Any attempt to argue that the "Bank enforces its rights with respect to the Collateral" contingency clause is mutually exclusive with the "any action to collect the amounts due and owing" contingency clause would be utterly without merit. See section 12(e) ("The word `or' in this Agreement is used in the inclusive sense.").
See section 5(a) ("The Bank shall hold the Loan, the Loan Documents and the Collateral, as defined in section C(5) . . . for the benefit of the Bank and the BCF under this agreement."); section 7(11) ("Upon the occurrence of any Event of Default under the Loan Documents, the Bank shall exercise the same due diligence in its collection efforts with respect to the Loan as the Bank would exercise in collecting loans for its own account."); section 8(a) ("The Bank is to act as trustee of the Loan Documents on behalf of the BCF and as the agent in collection . . . of the BCF in the Loan.

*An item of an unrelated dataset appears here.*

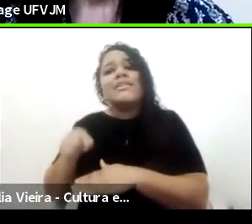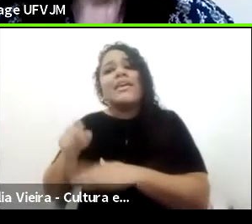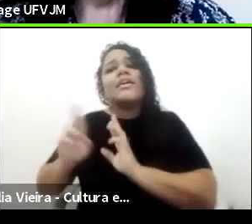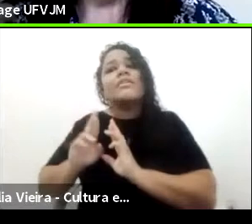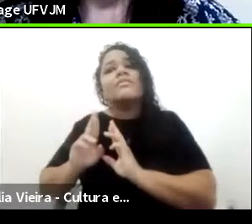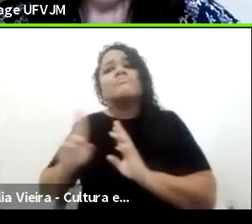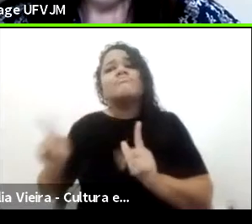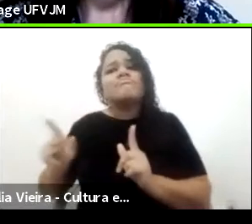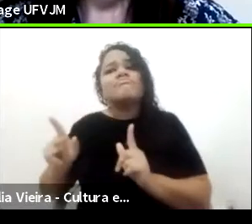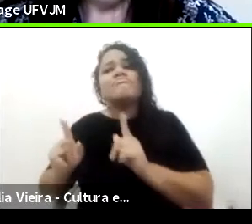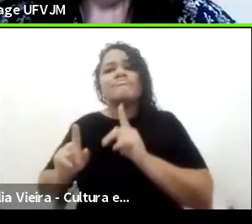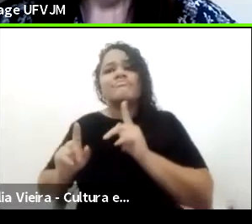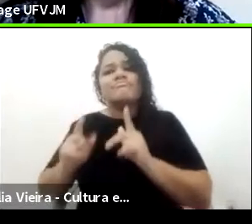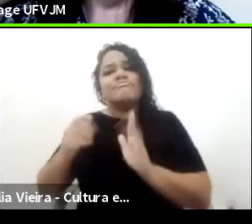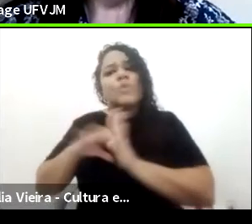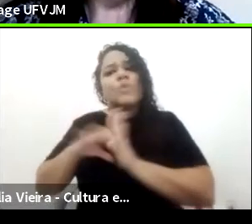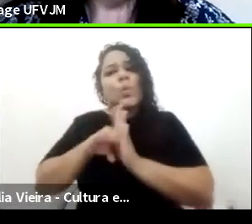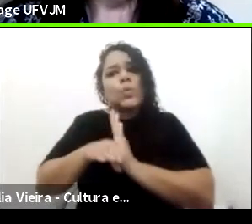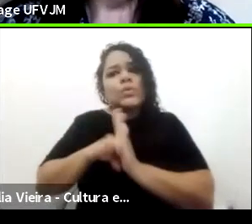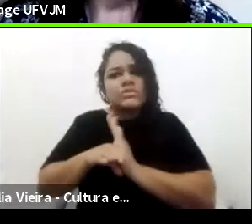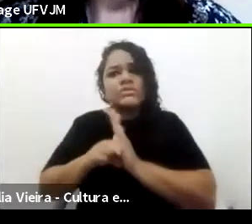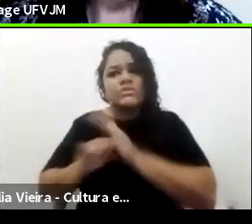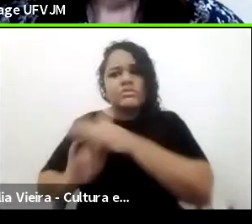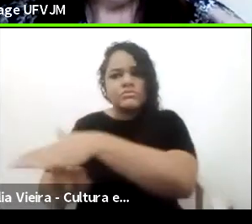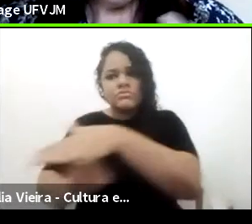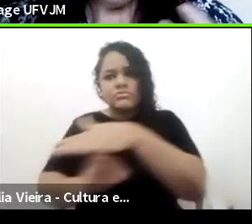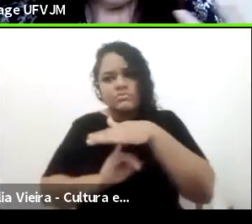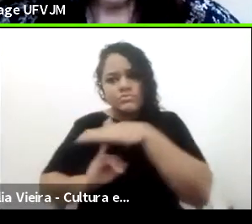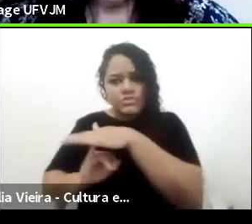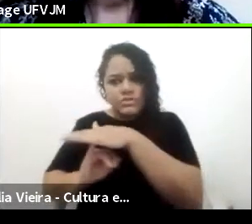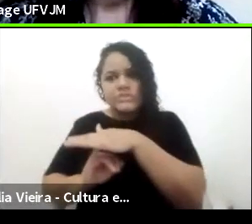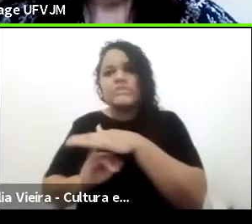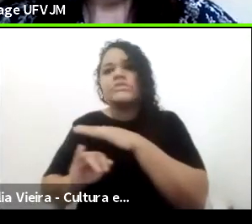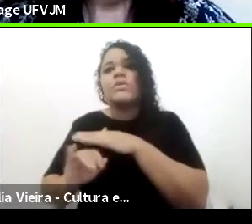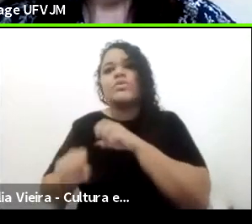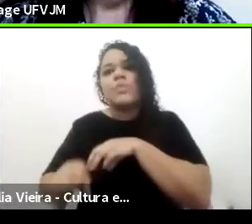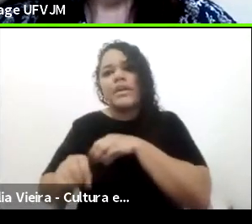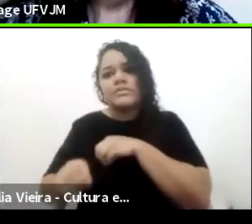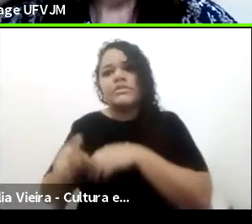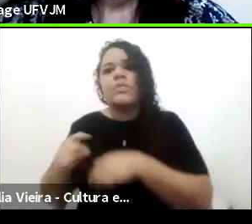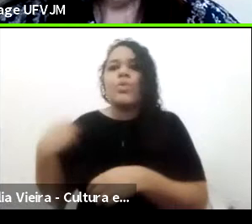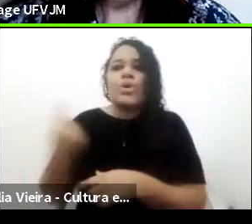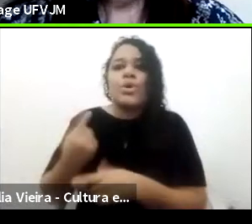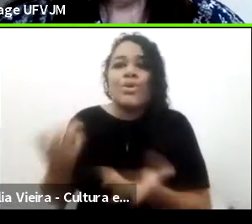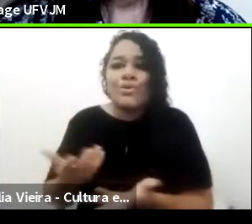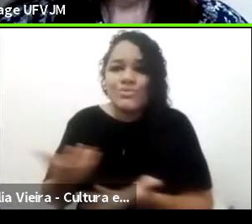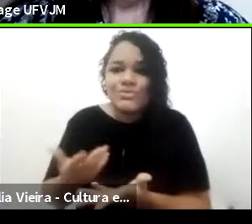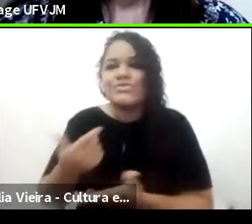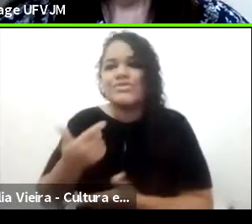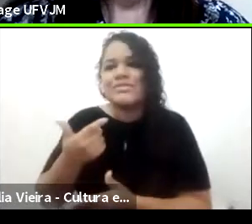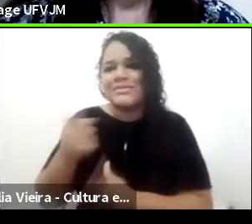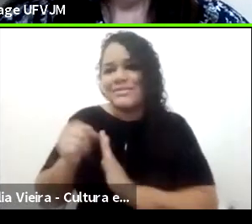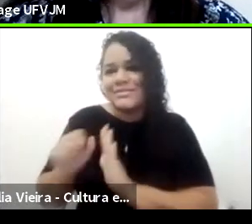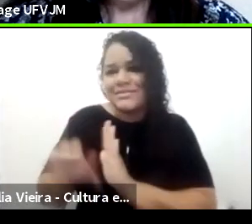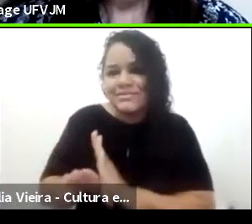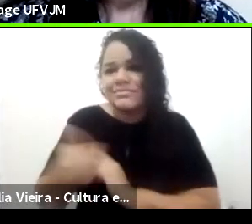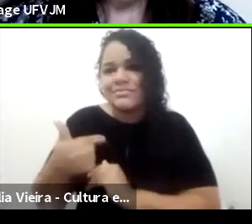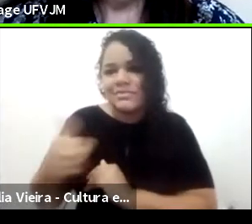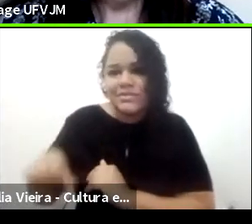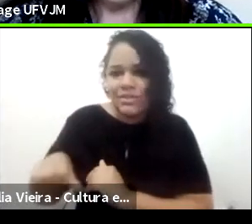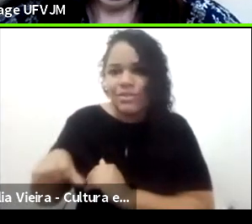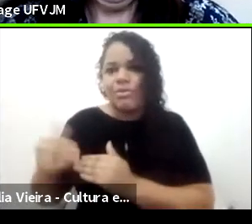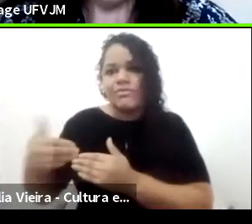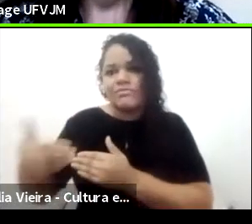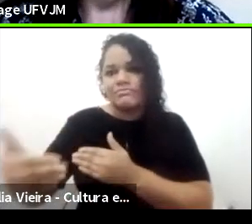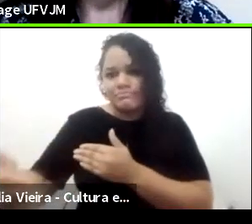para o século XIX e para os momentos seguintes, que essas instituições educativas, elas às vezes se distanciam muito do que a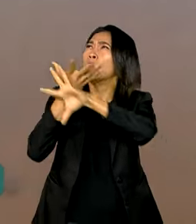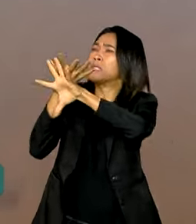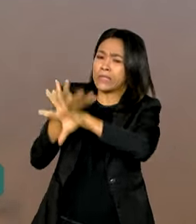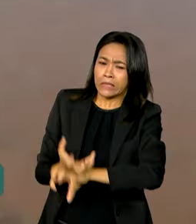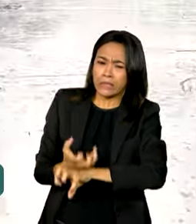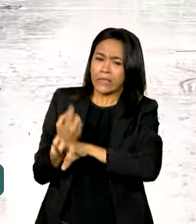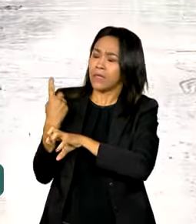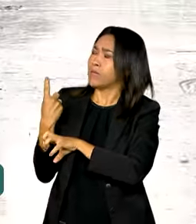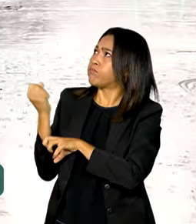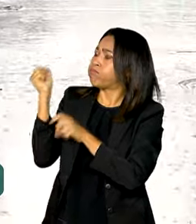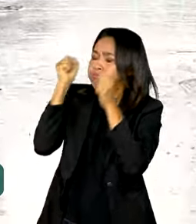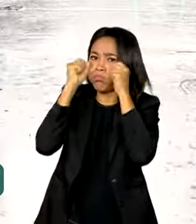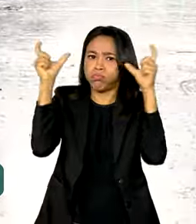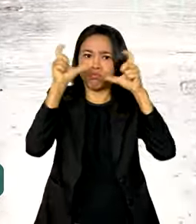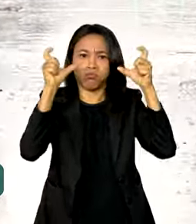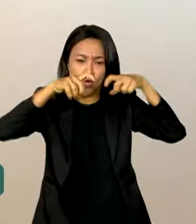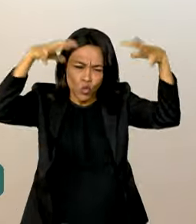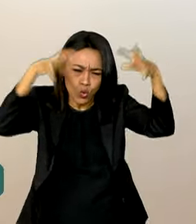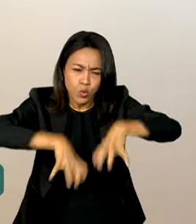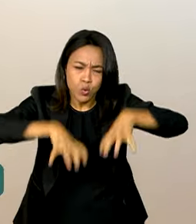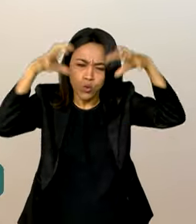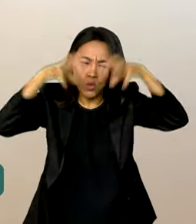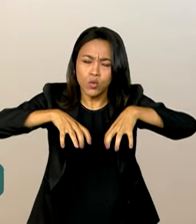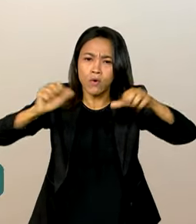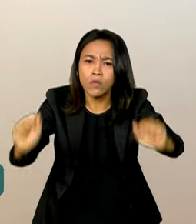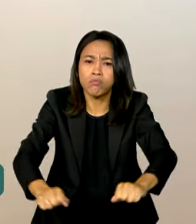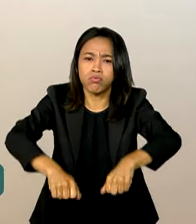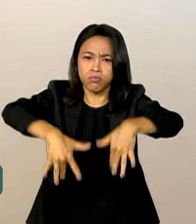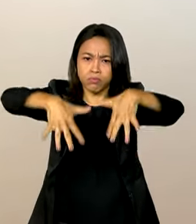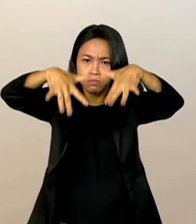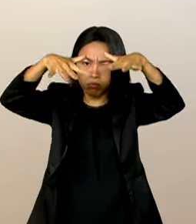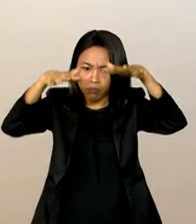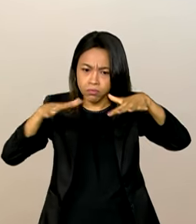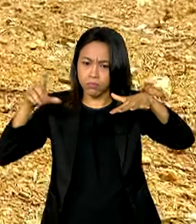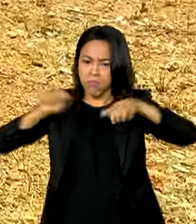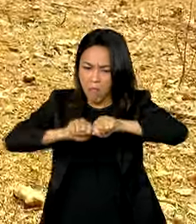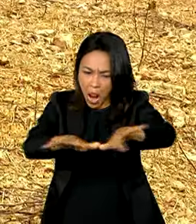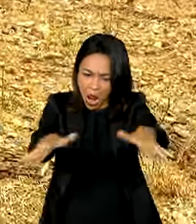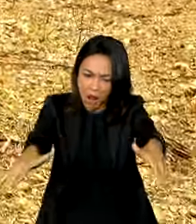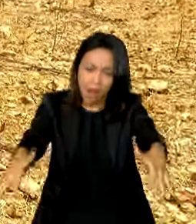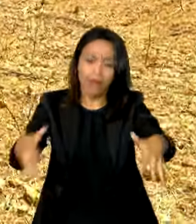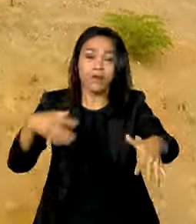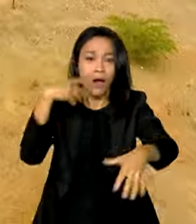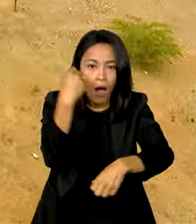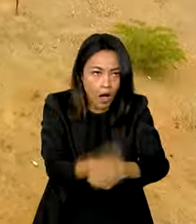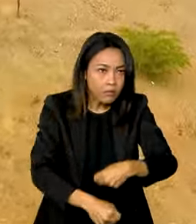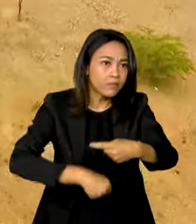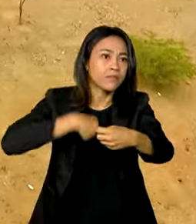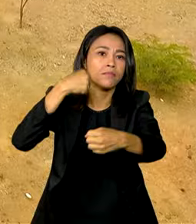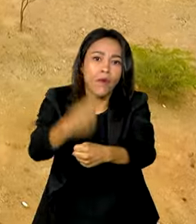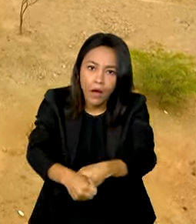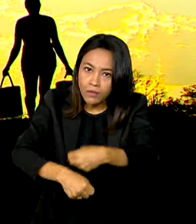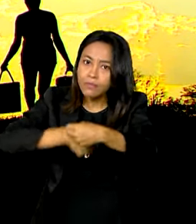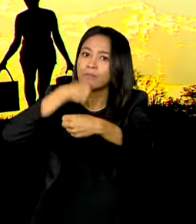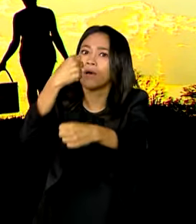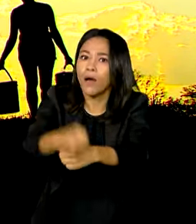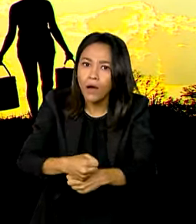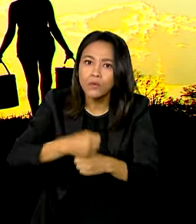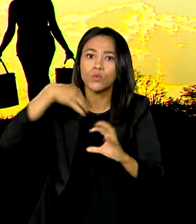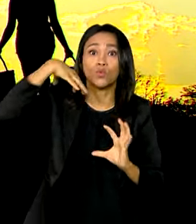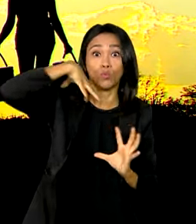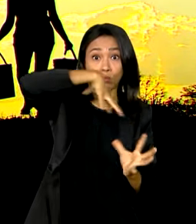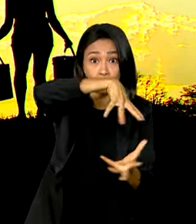vistas, chuvas acima do esperado, enchentes. Ano após ano, o mundo tem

The rights and benefits of the Bank under the Loan Documents shall inure to the benefit of the BCF."); section 8(c) ("In performing its services under this Agreement, the Bank will use the same degree of care that the Bank uses in servicing and administering loans for its own account."); section 8(g) ("The same care has been and will be exercised by the Bank in handling the Loan and any Collateral and security as the Bank exercise [sic] with respect to loans in which no participation is sold.").
A much more plausible reading of the agreement would be such that the phrase "Collateral which is security for the Loan and any other loan" refers to Hybrids' property subject to any jointly held security interest regardless of priority. See K.S.A. § 84-9105(c) ("`Collateral' means the property subject to a security interest[.]").
IT IS FURTHER ORDERED that plaintiffs unopposed motion for partial summary judgment (Doc. 28) is granted. Participation Loan No. 1007156 was in default as of July 31, 1997.